ARTIKEL 1 ZWECK DER VERARBEITUNG

1. Der Auftragsverarbeiter verpflichtet sich, personenbezogene Daten auf Anweisung des für die Verarbeitung Verantwortlichen gemäß den Bedingungen dieses Verarbeitungsvertrags zu verarbeiten. Die Verarbeitung erfolgt ausschließlich im Rahmen der Durchführung des Auftragsverarbeitungsvertrages und dieses Auftragsverarbeitungsvertrages im Sinne des § 28 Abs. 3 AVG.
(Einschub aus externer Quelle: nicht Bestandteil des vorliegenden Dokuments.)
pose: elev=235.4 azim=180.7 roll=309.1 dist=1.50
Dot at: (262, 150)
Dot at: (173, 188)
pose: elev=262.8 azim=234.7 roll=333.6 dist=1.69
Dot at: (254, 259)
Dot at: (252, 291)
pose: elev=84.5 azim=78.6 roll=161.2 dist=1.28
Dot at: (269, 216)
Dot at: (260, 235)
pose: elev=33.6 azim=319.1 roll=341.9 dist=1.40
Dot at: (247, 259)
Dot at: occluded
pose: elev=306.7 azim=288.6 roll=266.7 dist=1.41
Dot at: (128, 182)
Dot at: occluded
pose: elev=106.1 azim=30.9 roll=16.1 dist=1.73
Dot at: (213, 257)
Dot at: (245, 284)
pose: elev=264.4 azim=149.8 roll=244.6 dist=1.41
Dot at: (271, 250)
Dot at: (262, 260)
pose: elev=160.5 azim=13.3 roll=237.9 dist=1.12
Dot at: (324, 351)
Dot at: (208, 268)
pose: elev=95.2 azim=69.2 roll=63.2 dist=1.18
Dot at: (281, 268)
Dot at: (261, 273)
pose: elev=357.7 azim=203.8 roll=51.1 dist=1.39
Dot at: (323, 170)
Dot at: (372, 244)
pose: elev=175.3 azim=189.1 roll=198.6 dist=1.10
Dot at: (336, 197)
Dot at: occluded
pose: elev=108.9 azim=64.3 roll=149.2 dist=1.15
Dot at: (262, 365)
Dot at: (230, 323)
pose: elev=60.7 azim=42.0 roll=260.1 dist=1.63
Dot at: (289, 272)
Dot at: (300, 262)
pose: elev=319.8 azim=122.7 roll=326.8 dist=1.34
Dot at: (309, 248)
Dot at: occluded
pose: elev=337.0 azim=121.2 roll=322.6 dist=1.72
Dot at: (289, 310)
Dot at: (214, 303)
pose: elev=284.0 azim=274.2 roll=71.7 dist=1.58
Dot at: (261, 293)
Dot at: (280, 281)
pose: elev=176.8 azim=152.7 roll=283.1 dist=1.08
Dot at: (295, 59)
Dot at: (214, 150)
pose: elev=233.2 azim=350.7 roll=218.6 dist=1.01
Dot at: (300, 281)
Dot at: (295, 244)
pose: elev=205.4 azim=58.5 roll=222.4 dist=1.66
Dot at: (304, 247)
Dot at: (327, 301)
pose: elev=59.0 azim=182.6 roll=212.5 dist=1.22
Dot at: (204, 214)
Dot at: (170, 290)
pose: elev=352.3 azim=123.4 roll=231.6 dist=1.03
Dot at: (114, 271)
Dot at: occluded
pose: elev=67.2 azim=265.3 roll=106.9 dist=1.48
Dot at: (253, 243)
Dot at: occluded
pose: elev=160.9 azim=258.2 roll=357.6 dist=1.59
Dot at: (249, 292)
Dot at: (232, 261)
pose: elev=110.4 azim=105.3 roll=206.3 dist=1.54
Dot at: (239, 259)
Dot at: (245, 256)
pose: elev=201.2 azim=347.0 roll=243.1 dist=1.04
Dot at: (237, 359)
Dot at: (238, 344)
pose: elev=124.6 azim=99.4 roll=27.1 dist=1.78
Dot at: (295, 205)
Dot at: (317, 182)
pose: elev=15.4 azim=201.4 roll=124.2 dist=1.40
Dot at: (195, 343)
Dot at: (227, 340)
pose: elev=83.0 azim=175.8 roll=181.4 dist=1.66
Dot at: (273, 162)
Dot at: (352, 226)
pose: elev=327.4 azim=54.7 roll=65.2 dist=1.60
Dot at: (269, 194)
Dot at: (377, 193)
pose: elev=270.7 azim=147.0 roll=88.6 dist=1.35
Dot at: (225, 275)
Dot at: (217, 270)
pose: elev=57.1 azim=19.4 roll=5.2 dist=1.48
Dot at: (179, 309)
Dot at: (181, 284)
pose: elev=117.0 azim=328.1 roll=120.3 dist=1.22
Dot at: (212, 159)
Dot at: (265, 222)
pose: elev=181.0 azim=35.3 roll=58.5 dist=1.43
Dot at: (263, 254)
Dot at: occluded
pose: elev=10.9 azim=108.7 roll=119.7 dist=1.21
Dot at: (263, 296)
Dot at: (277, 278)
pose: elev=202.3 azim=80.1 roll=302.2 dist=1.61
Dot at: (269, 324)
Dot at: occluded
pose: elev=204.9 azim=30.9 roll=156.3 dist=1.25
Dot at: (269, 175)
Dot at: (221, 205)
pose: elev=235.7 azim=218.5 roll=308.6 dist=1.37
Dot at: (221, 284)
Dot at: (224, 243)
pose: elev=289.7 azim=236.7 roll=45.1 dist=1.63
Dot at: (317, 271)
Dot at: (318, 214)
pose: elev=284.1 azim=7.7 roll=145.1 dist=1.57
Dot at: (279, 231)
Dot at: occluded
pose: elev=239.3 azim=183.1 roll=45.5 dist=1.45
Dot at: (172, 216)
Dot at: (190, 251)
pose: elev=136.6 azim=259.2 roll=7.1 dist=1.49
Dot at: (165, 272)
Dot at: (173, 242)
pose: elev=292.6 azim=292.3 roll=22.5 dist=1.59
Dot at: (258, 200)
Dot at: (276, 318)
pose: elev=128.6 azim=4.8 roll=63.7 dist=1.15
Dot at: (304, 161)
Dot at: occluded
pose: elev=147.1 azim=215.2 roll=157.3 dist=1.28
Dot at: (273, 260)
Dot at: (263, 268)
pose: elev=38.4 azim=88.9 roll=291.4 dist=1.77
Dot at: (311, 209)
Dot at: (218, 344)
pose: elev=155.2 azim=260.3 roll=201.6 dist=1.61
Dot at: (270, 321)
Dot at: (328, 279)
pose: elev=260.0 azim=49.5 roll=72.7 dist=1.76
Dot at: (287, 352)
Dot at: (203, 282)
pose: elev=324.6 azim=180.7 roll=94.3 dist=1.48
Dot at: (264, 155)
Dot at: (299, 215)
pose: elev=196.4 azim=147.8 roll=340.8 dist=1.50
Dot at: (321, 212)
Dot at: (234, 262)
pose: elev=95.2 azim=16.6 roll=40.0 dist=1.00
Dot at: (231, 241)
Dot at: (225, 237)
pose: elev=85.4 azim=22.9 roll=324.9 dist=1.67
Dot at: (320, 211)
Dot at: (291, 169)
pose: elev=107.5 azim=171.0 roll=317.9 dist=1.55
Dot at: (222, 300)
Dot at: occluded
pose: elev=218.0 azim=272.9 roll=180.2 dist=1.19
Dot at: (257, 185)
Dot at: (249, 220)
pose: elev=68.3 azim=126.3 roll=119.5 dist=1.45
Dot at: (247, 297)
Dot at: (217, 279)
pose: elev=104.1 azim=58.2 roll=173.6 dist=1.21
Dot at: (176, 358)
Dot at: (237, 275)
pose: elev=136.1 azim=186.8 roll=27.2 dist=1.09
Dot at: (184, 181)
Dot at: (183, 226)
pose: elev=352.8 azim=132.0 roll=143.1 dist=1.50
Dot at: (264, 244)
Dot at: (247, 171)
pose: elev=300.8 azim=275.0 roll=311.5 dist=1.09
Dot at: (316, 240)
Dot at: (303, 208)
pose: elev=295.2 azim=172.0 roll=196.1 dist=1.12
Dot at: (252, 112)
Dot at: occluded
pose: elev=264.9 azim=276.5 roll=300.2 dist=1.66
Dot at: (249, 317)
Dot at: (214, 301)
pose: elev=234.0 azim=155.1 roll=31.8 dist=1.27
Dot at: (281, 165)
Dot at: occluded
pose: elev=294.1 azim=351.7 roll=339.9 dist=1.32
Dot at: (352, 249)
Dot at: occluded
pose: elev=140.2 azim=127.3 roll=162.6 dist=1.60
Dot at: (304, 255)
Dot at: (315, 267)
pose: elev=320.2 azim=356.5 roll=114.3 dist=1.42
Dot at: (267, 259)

2. Dem Auftragsverarbeiter ist es untersagt, die personenbezogenen Daten zu einem anderen als dem vom Verantwortlichen für die Verarbeitung angegebenen Zweck zu verarbeiten. Der Zweck der Verarbeitung besteht darin, die von der für die Verarbeitung verantwortlichen Partei angeforderten Dienstleistungen zu erbringen, wie sie im Rahmenvertrag beschrieben und festgehalten sind. Zu diesem Zweck werden die folgenden Tätigkeiten durchgeführt: Speicherung (personenbezogener) Daten mittels Hosting und Cloud-Speicher sowie deren Sicherheit, Bereitstellung eines VPS sowie Verarbeitung personenbezogener Daten im Zusammenhang mit der Realisierung der vom Verantwortlichen für die Verarbeitung angeforderten Produkte und andere damit verbundene Tätigkeiten.

3. Die Kategorie der betroffenen Personen, von denen die personenbezogenen Daten erhoben werden, betrifft die Auftraggeber und Kunden des Auftragsverarbeiters und/oder andere Personen oder Verwandte des Auftragsverarbeiters, mit denen der Auftragsverarbeiter in Kontakt kommt, wenn er personenbezogene Daten im Auftrag des Auftragsverarbeiters verarbeitet.

4. Die Kategorie personenbezogener Daten, die verarbeitet wird, ist die folgende: Kontakt-, Namens- und Adressangaben, Geburtsdaten, Geschlecht und andere von der betroffenen Person angegebene persönliche Daten.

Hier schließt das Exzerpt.